Task statement:
Find every line in the entries that holds the string "assign" and report it.

Electronic design files:
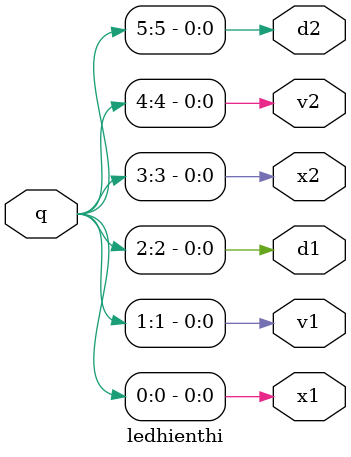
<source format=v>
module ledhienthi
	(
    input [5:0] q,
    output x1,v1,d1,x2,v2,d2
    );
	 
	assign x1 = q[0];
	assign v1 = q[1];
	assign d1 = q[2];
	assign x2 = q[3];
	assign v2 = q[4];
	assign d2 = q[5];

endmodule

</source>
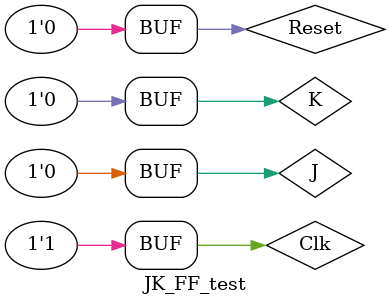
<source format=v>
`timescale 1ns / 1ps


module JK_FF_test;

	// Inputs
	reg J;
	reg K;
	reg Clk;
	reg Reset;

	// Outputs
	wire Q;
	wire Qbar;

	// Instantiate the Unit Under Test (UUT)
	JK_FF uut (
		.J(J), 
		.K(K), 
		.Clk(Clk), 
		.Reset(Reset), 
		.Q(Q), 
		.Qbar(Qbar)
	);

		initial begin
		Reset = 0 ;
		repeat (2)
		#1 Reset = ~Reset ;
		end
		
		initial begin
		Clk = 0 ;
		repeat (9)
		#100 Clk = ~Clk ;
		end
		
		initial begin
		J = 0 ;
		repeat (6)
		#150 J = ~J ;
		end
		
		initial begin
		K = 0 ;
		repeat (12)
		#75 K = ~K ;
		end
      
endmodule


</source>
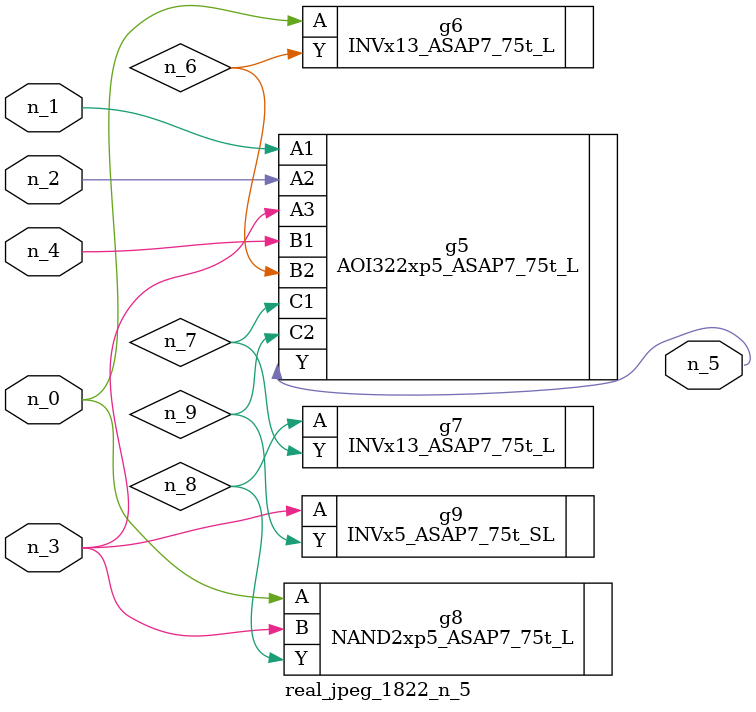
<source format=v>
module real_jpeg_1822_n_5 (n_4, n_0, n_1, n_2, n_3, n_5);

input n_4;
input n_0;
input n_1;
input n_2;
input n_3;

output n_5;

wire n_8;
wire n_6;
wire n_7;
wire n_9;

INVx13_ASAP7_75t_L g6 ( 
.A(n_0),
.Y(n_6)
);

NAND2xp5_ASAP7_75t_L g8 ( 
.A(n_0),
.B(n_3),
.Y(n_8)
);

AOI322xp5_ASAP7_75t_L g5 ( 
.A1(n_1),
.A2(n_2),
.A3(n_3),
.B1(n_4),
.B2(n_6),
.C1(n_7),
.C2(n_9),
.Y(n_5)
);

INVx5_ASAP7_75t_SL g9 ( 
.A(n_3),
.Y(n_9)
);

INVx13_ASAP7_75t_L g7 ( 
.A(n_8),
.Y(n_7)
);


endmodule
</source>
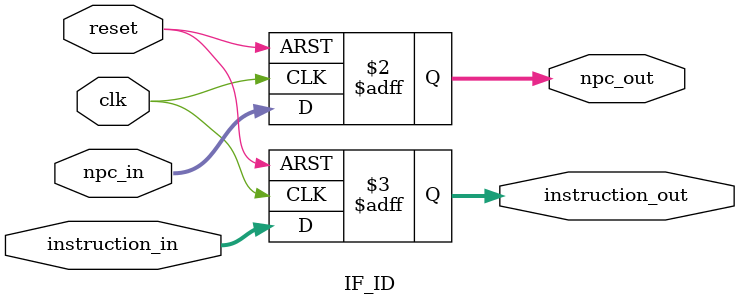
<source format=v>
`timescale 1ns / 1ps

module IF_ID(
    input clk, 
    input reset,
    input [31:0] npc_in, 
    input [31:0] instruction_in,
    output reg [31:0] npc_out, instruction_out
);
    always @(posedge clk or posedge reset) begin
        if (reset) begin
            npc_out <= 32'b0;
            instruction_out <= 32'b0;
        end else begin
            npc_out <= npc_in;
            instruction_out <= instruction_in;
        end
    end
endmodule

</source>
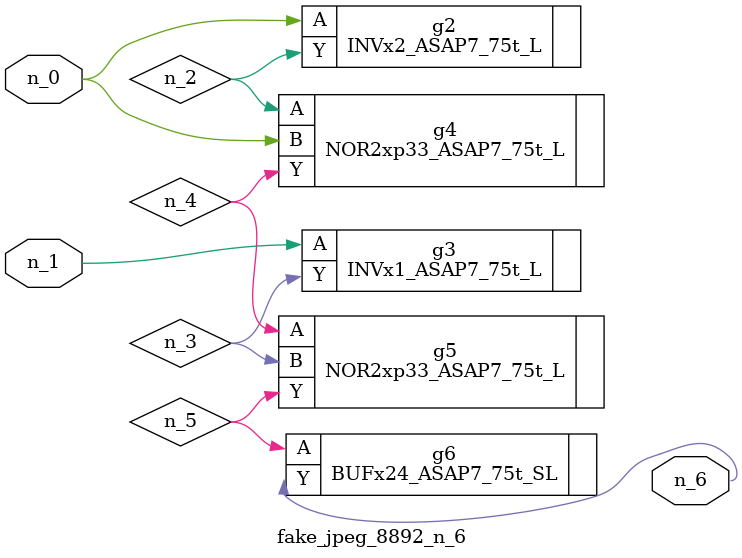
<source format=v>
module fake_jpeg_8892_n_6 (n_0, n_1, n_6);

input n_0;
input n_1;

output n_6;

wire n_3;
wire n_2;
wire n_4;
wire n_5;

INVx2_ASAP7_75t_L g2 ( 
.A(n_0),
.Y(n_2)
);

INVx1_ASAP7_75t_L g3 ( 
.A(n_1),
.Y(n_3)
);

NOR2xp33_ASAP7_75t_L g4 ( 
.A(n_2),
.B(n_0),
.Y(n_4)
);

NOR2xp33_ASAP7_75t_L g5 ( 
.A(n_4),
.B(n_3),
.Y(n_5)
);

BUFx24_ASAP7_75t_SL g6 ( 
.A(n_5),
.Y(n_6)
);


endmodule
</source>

Exercise response:
	assign x1 = q[0];
	assign v1 = q[1];
	assign d1 = q[2];
	assign x2 = q[3];
	assign v2 = q[4];
	assign d2 = q[5];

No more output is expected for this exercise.